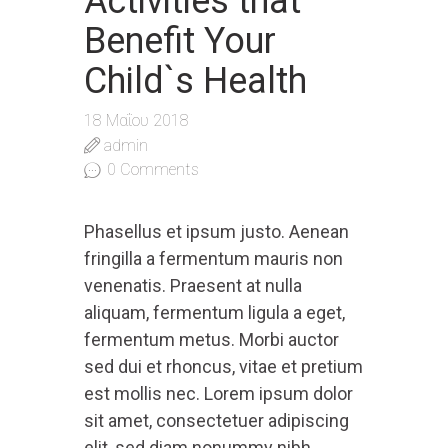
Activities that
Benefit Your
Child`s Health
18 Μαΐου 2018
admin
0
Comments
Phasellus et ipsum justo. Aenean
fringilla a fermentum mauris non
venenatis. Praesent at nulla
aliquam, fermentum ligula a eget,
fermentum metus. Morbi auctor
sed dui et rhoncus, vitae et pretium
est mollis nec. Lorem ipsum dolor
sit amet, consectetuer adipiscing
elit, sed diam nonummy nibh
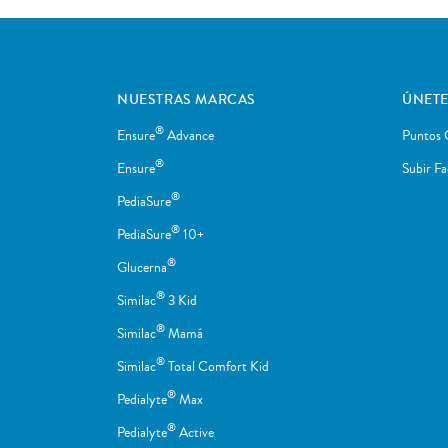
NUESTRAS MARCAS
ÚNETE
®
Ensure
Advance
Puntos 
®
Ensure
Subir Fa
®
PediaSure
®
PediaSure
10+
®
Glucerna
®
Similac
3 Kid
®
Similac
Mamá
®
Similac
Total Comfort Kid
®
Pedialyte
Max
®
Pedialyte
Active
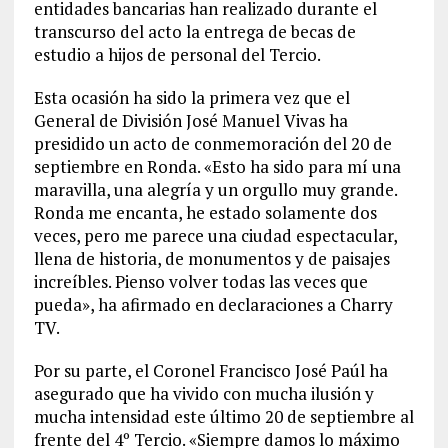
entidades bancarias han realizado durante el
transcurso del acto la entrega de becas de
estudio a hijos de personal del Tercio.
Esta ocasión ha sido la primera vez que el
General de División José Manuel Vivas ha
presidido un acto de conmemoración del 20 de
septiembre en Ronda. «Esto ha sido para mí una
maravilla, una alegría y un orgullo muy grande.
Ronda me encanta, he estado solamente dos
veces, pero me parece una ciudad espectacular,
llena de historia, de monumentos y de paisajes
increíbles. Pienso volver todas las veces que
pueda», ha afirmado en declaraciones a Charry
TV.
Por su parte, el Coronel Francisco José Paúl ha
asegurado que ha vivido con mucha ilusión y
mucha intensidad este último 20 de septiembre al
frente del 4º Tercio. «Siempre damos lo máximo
.....
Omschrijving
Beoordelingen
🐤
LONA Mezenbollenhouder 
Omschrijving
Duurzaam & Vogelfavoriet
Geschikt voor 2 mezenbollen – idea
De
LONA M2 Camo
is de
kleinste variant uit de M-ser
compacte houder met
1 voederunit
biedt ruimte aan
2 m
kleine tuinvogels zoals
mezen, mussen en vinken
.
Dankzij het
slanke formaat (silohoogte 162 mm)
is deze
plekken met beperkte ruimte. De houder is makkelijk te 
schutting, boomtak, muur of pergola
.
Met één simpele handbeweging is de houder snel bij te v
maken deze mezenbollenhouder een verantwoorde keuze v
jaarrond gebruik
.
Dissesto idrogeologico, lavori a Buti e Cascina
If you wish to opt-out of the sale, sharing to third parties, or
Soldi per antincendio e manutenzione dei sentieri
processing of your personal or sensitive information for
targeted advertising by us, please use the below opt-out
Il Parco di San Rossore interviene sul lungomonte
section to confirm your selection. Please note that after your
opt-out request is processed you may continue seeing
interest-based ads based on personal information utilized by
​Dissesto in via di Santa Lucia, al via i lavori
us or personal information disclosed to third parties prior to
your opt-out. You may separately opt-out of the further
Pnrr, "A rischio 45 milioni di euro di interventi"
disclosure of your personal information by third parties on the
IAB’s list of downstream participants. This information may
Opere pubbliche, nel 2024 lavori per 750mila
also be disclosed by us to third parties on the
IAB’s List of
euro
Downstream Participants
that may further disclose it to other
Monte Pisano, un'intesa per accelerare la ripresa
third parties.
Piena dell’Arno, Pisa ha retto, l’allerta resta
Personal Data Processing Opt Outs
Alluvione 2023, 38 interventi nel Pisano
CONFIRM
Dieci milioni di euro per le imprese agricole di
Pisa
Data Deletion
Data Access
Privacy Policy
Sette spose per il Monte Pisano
.....
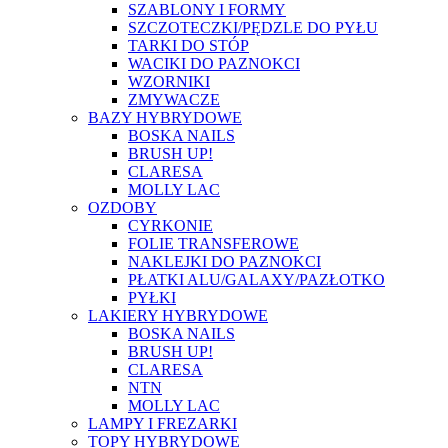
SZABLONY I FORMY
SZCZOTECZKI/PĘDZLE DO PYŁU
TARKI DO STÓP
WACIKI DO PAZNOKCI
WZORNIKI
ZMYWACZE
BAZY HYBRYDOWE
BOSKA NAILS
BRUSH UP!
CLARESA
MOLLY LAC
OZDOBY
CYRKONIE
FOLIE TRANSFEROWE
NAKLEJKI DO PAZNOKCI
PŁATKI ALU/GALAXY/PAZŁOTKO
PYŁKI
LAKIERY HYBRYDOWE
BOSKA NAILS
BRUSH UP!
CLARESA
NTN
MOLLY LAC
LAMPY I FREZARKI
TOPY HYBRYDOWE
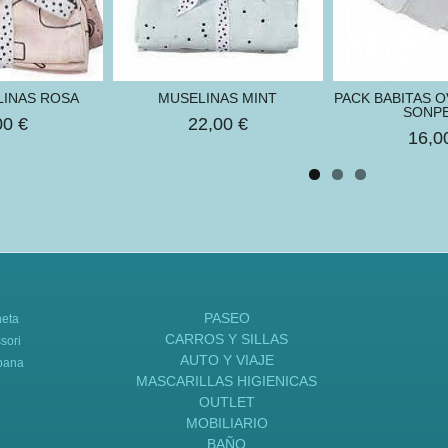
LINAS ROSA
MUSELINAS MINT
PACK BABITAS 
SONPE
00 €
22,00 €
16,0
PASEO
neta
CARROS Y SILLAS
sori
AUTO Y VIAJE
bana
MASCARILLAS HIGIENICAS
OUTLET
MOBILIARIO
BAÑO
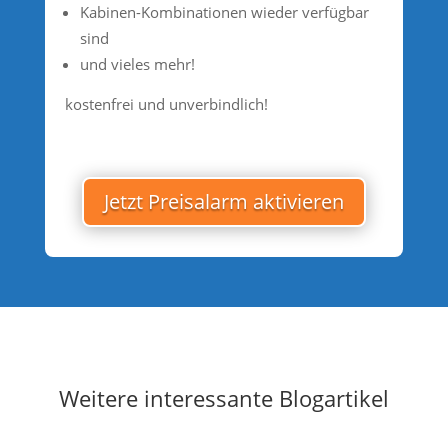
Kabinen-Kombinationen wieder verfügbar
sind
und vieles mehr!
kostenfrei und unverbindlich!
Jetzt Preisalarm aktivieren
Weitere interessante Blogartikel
.....
§ Exercise goal
The line above containing "Kabinen-Kombinationen wieder verfügbar", the line containing "Weitere interessante Blogartikel", and every line between them are to be transcribed exactly; no other line is wanted.

§ Solution for this task
Kabinen-Kombinationen wieder verfügbar
sind
und vieles mehr!
kostenfrei und unverbindlich!
Jetzt Preisalarm aktivieren
Weitere interessante Blogartikel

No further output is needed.